C’est une vieille blague de l’armée britannique. Il se trouve que c’est également le programme du gouvernement en train de se former en Israël.
TOUT gouvernement israélien doit avoir des lignes directrices. Il est vrai qu’elles ne sont pas contraignantes. Tous nos gouvernements ont violé leurs lignes directrices en de nombreuses occasions. Mais la tradition et les bonnes manières veulent qu’il y ait des lignes directrices et qu’elles soient présentées à la Knesset, en même temps que les accords de coalition qui répartissent les postes, cela étant le plus important.
Le vrai but des lignes directrices est d’attirer ceux que le Premier ministre veut avoir dans son gouvernement, et de repousser tous les autres.
Un vrai dirigeant voudra mettre sur pied une coalition qui lui permettra de réaliser son programme.
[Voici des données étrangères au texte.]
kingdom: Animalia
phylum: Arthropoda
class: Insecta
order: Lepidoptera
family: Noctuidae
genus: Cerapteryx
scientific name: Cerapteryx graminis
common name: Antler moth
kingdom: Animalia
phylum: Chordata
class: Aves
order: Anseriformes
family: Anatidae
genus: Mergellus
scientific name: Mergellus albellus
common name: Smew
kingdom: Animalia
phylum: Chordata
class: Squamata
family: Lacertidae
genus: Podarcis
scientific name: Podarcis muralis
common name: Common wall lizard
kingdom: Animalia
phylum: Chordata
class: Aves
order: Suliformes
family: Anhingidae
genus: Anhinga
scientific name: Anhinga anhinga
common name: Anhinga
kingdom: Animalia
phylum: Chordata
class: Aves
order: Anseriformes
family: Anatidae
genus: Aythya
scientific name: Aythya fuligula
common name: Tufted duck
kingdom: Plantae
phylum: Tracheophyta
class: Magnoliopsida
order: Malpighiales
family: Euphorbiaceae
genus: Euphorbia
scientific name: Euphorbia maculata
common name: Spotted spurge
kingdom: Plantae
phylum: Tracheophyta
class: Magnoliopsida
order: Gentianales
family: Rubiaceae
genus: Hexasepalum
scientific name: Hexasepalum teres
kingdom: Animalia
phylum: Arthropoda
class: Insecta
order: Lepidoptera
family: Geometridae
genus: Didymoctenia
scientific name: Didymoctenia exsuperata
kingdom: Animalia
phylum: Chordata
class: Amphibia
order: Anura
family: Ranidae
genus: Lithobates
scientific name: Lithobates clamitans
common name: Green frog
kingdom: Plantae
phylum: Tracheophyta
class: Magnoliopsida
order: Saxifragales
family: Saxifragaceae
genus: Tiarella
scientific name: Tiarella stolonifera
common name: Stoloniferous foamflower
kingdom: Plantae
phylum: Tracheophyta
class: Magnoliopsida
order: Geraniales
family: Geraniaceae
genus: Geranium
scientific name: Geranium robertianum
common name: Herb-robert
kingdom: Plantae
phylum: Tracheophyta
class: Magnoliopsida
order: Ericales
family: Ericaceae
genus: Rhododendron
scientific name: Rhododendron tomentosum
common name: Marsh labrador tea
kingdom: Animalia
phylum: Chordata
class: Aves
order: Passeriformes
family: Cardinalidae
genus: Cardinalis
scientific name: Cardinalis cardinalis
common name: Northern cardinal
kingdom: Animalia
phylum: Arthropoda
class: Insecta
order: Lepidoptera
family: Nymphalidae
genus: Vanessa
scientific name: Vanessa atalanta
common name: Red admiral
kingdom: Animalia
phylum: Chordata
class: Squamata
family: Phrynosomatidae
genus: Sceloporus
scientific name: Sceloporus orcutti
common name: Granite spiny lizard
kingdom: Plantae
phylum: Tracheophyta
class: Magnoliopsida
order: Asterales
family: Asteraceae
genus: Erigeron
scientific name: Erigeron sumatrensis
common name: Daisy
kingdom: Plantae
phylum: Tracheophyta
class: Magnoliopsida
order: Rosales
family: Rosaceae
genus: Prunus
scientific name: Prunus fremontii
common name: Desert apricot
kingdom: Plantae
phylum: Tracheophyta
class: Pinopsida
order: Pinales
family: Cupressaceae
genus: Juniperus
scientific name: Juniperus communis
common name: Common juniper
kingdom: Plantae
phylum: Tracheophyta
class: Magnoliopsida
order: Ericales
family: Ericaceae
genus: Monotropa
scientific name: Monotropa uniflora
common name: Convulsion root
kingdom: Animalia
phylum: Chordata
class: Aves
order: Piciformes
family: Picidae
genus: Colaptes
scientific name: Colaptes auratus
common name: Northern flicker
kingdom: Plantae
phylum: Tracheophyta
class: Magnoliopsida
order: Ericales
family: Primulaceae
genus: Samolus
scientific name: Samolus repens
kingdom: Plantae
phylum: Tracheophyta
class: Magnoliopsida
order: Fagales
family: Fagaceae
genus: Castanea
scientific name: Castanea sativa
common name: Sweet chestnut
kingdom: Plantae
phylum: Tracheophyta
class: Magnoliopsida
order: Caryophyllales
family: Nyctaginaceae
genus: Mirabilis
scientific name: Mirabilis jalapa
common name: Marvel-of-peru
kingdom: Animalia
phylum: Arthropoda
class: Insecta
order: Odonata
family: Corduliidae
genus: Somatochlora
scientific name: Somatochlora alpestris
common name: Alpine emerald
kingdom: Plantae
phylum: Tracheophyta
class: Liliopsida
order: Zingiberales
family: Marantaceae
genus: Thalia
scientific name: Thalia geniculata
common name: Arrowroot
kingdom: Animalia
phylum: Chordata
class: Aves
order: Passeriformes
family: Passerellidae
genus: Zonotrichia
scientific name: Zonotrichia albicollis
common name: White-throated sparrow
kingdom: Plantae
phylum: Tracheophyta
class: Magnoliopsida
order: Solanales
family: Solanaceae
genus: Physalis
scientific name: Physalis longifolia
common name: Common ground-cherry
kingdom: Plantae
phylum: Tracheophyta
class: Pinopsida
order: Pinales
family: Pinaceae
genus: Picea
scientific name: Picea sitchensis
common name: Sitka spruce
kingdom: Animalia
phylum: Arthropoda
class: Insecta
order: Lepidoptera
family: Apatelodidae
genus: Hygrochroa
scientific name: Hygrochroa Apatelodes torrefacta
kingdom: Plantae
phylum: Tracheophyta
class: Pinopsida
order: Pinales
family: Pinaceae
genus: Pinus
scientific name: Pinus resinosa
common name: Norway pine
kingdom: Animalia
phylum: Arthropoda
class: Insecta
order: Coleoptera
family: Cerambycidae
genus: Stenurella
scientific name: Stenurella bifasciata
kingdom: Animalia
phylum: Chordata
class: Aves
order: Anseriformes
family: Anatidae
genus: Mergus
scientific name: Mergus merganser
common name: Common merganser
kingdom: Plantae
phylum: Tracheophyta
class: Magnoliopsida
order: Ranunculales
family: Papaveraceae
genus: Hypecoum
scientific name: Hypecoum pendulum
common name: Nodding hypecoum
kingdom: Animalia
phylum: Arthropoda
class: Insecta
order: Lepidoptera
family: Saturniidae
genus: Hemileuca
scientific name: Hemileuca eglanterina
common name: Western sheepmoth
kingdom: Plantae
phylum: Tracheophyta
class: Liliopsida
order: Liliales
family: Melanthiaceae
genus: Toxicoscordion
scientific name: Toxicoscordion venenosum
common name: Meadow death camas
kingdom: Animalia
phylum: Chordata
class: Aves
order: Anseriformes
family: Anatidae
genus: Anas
Mais un Premier ministre qui est un politicien - et rien d’autre qu’un politicien - ne cherche qu’à avoir une coalition qui lui rende la vie plus facile.
Ehoud Olmert est de la seconde catégorie. Il veut se trouver au milieu du lit, entre un partenaire de droite et un partenaire de gauche, de préférence presque de même taille. Cela lui fournira un gouvernement stable. Pour promouvoir une mesure « de gauche », les ministres de son parti auront, avec les ministres de gauche, une majorité au gouvernement sans leurs collègues de droite ; pour promouvoir un programme « de droite », ils auront une majorité sans la gauche. Simple logique.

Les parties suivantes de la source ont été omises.